There are some children who will hurt you. The woundedness they carry prevents them from trusting anybody. They protect themselves by burying their pain deep within their hearts and lashing out at others. They live by the principle that says: "I will hurt others before they get a chance to hurt me." Use wisdom in how you live your life as a Mentor. Whenever possible, make sure you are not alone. Privacy for conversation can be found in public places. Develop an open line of communication with every significant influencer in the child's life - both good and bad. Be aware that jealousy may rear it's ugly head through a parent who envies your relationship with their child. Show them respect and honor their authority when possible.

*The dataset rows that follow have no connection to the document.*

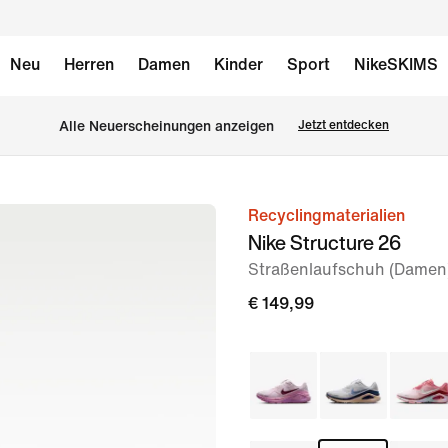
Neu
Herren
Damen
Kinder
Sport
NikeSKIMS
Alle Neuerscheinungen anzeigen
Jetzt entdecken
Recyclingmaterialien
Bild 1
Nike Structure 26
von
Straßenlaufschuh (Damen
9
€ 149,99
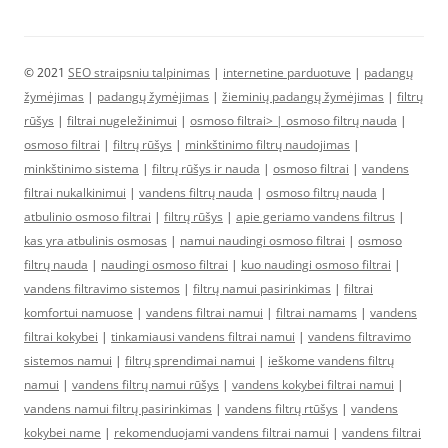
© 2021
SEO straipsniu talpinimas
|
internetine parduotuve
|
padangų
žymėjimas
|
padangų žymėjimas
|
žieminių padangų žymėjimas
|
filtrų
rūšys
|
filtrai nugeležinimui
|
osmoso filtrai> |
osmoso filtrų nauda
|
osmoso filtrai
|
filtrų rūšys
|
minkštinimo filtrų naudojimas
|
minkštinimo sistema
|
filtrų rūšys ir nauda
|
osmoso filtrai
|
vandens
filtrai nukalkinimui
|
vandens filtrų nauda
|
osmoso filtrų nauda
|
atbulinio osmoso filtrai
|
filtrų rūšys
|
apie geriamo vandens filtrus
|
kas yra atbulinis osmosas
|
namui naudingi osmoso filtrai
|
osmoso
filtrų nauda
|
naudingi osmoso filtrai
|
kuo naudingi osmoso filtrai
|
vandens filtravimo sistemos
|
filtrų namui pasirinkimas
|
filtrai
komfortui namuose
|
vandens filtrai namui
|
filtrai namams
|
vandens
filtrai kokybei
|
tinkamiausi vandens filtrai namui
|
vandens filtravimo
sistemos namui
|
filtrų sprendimai namui
|
ieškome vandens filtrų
namui
|
vandens filtrų namui rūšys
|
vandens kokybei filtrai namui
|
vandens namui filtrų pasirinkimas
|
vandens filtrų rtūšys
|
vandens
kokybei name
|
rekomenduojami vandens filtrai namui
|
vandens filtrai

I will not give you tips on how to survive as a Mentor to gang members. I do not like to use the term "gang member." Be careful with whom you use that term. Be careful with whom you divulge personal information. If you know someone who is breaking the law, you are obliged to share that information with the proper authorities. Please be mindful of the fact that your words about someone can be used to build conspiracy charges against someone perceived as a "gang member." A young person may have had a horrible past that law enforcement officials may gather as evidence. We believe in forgiveness, the law does not. Please understand, I am not advocating that we absolve people from accountability. There are young people who have done time in jail because of crimes already committed. Their convictions were at the local level. Sometimes Federal law enforcement officials step in and use conspiracy charges to add on more convictions and extended jail time. How many times does a young person have to do time for the same crime?

Everything you do will involve some sort of risk. Your greatest focus regarding risk needs to be on the young person you Mentor. How will your actions affect their future? The risk of who you are will dictate the risk of who you will be - young people are watching every move you make.